As Poslovni Dnevnik/Marija Brnic writes, yet another year has passed, and the restructuring programme of the Vukovar footwear manufacturer Borovo still hasn’t been placed on the agenda of the Government and the Assembly. It’s a complex issue and because of the area in which this once large industrialist is located, it’s also a sensitive case involving a problematic state-owned company which has already passed the stages of pre-bankruptcy settlement and financial consolidation.
A new plan to save production, which still employs about 600 workers, has been in the works for a long time for Borovo. At the beginning of last year, the consulting company KPMG began preparing the restructuring programme, which was requested by the majority owner of the Centre for Restructuring and Sales (CERP). More precisely, as explained by Borovo’s management, KPMG has arranged the framework of the programme. The first phase included looking deeply into the current situation, the second phase involved the analysis of the future situation and proposing business improvement measures, but the third phase, which is crucial for implementation, has yet to be determined or confirmed. It envisages the recapitalisation of Borovo that would be carried out by the state, but the details on it haven’t been published.

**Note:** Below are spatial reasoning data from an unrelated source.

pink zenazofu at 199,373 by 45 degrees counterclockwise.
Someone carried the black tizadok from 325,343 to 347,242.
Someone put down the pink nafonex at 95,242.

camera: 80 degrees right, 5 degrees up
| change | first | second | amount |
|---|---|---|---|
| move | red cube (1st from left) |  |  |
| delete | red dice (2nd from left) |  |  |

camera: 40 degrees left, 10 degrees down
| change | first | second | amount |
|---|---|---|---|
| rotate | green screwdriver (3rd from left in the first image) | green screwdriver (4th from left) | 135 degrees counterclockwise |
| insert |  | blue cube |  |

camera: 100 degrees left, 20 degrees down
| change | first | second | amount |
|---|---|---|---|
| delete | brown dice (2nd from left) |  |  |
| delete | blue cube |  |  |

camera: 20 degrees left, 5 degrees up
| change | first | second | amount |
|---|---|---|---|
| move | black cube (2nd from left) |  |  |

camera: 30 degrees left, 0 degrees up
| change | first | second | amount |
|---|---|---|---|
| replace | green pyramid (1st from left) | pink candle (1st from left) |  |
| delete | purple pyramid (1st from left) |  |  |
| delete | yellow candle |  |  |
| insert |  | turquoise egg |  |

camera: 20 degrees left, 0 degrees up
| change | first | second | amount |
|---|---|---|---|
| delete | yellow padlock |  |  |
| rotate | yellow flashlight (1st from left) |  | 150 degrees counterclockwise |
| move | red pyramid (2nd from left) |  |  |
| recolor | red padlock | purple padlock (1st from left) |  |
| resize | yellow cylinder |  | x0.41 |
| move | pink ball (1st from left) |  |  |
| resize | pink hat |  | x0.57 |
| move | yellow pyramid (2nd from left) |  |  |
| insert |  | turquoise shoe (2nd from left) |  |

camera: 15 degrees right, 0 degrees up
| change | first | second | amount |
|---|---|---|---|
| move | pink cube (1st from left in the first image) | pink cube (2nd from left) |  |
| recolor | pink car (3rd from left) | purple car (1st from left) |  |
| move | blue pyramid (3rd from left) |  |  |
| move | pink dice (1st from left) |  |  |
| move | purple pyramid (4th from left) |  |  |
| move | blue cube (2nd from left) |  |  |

“The model of refinancing our liabilities and recapitalisation is an integral part of the restructuring plan, which is in the final phase of the agreement and we can talk about it more precisely after its adoption,” said Gordana Odak of Borovo. However, she hasn’t offered much of a glimpse into the reasons as to why the case hasn’t yet found itself firmly on the table of the government.
All that has been stated is the expectation for the plan to be completed by the end of the year, so that it can be adopted and implemented at the beginning of the year. It sounds incredible, because neither the City of Vukovar, nor the state, nor the programme of Slavonia, Baranja and Srijem, have come up with a final solution to this case, which is obviously less than comfortable for any government to try to deal with. The weak point they refer to in closer circles is the question of whether this restructuring programme should be sent to the European Commission for approval before adoption. Meanwhile, the company, which is already struggling to maintain its business, is additionally struggling in the conditions of the coronavirus pandemic.
In the report for the last business year, Borovo’s management states that the company “isn’t able to independently settle all of its regular due liabilities and independently maintain and finance current operations”. This burden has been inherited, as have the emerging problems from lengthy lawsuits. The pandemic is yet another weight to carry. One of the details from the list is that Borovo has an unresolved property issue in the amount of 150 million kuna, of which a significant part is the issue of interstate agreements. The biggest “weakness” are liabilities to Croatia Osiguranje (Insurance) for a loan of 6.1 million kuna.
Last year’s revenues totaled 89.5 million kuna and were 28 percent lower than in pre-pandemic 2019. The President of the Management Board says that last year’s retail revenues fell by 22 million kuna compared to 2019, and compared to the pre-pandemic results from 2019, these revenues from the first nine months of 2020 were lower by as much as 6 million kuna. The only very slight increase hasn’t provided much satisfaction to Borovo, which is aiming for 2019 levels, and there is full awareness that the recovery from the consequences of the ongoing pandemic will take longer than expected.
KPMG’s restructuring programme, which refers to the situation and the necessary measures for maintaining business across a five-year period, envisages a reduction in sales outlets and the number of employees, a change in the production process itself in which the leather range should be reduced and an increase the share of rubber products and specialised work footwear should occur.
According to official data, Borovo currently has 74 stores, and the restructuring plan envisages the permanent closure of 10 to 15 outlets that are now unprofitable, and this process would be realised gradually, over a five-year period. The number of employees would be reduced at the same pace, with the figures not being communicated for the time being, but it has been emphasised that this procedure will go through a gradual natural outflow with retirement.